Work request
From the entries, copy each line that includes "notebooks".

Data shown
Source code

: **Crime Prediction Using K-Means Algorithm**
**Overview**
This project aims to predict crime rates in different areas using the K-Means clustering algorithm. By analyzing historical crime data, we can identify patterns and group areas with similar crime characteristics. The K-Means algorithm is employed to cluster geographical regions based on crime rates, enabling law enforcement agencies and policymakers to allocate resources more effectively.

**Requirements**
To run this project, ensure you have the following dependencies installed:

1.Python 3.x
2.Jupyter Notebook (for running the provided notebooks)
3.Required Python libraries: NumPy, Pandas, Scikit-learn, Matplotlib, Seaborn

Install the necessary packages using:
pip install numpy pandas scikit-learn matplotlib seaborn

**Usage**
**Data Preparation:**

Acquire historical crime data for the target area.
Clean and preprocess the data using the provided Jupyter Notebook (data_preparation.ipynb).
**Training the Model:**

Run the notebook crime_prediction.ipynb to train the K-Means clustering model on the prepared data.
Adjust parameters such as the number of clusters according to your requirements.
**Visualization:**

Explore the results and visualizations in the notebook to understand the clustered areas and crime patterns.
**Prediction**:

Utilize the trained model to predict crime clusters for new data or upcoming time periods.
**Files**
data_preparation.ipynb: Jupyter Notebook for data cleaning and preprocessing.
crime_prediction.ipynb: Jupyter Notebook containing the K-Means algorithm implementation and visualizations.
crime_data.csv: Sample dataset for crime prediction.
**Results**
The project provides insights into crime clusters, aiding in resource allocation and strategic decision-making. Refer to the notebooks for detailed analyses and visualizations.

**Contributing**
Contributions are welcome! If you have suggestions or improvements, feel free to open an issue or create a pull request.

Expected answer
2.Jupyter Notebook (for running the provided notebooks)
The project provides insights into crime clusters, aiding in resource allocation and strategic decision-making. Refer to the notebooks for detailed analyses and visualizations.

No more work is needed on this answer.